Stoke's 258 was the most incredible innings I've ever seen, probably by and batsman. Just brutal.  But Nasser's 207 in the first test of the 1997 Ashes was amazing too, the way he lifts his bat is just ace - it's the hope that kills you.  Might be my favorite innings by an England batsman.

Shoulders?-Stomach!

Agreed on Nasser. At that time as well when English cricket was on the mat, we had 5 days of crushing a terrific Australia and it was magnificent. It still felt like we were going to revert to type immediately after and we did. Every dog has his day, and all that.

Quote- Other than Cook's 294, I remember thinking that Stoke's 258 against South Africa was the biggest missed opportunity for a triple.
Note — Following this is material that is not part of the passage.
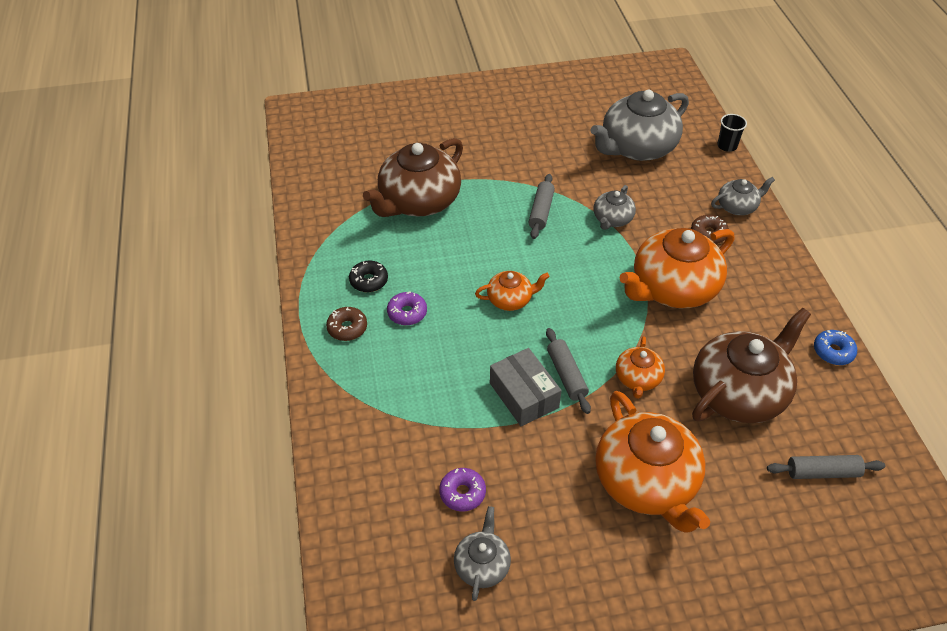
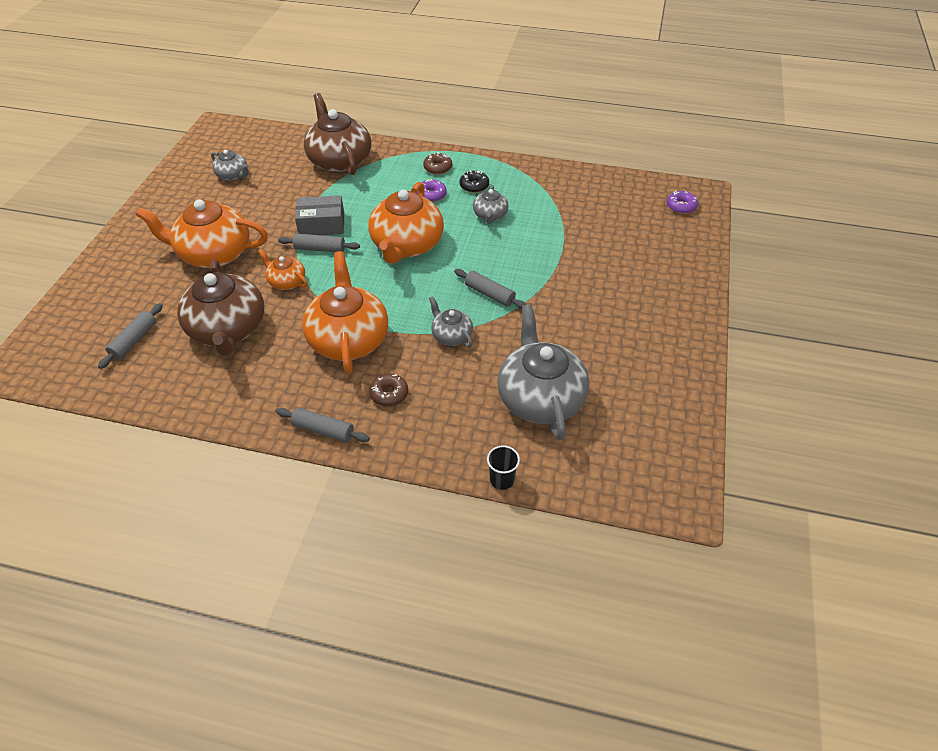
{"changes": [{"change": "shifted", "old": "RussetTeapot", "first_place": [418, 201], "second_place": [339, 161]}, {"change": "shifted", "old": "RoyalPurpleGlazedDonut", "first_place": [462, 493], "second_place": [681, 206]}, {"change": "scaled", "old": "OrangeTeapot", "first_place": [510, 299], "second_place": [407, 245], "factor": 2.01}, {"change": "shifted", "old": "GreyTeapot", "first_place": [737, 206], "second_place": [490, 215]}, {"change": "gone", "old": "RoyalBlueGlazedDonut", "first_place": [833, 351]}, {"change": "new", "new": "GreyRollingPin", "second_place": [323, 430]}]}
He was in the zone that day.

He was also being suicidally off the wall attacking. Stick Cricket bezerker. He holds the all time record for test runs in a single session for 1 batsman (130ish). In the end it was a draw, which takes the shine off the result as it was such an unfair pitch for bowlers. But to counter that... Most runs in a session ever. And that isn't even his best innings.

I still rate some of Cook's big innings similar though as the match situation and pitch made the task equally important to bat long and his endurance was as impressive as Stokes fireworks if notnas spectacular. Both grimly committed and absolutely refusing to let anyone wrestle their grip from the game. Love it! Love it!!

Chedney Honks

I remember watching Gooch's 333 in some village near Colchester. That was all the evidence I needed that England was the best country in the world and I've never really looked back.

sevendaughters

Gooch's 333 was the first game I watched. Thought it would all be like that!

mikeyg27

Quote from: mikeyg27 on August 10, 2021, 05:28:24 PM
- Three English double-hundreds in the entire 1990s, which sounds about right

To put this (my favourite stat from this bored deep-dive in StatsGuru) into context, we're one away from equalling this in the 2020s.

Also, looking at that list of scores again, if we give Crawley some leeway then Rob Key very much sticks out as the outlier. Collingwood, Ian Bell, I can understand how they'd sneak in a double (that Collingwood one was in one of the most abject capitulations of all time if I remember correctly). That's Key's only century.

Shoulders?-Stomach!

Sounds too try hard but Gooch's trip was one of the earliest cricket games I remember and the fact he only seemed to get better and better at batting made me sad when he went. Then he even got rid of his moustache the anus.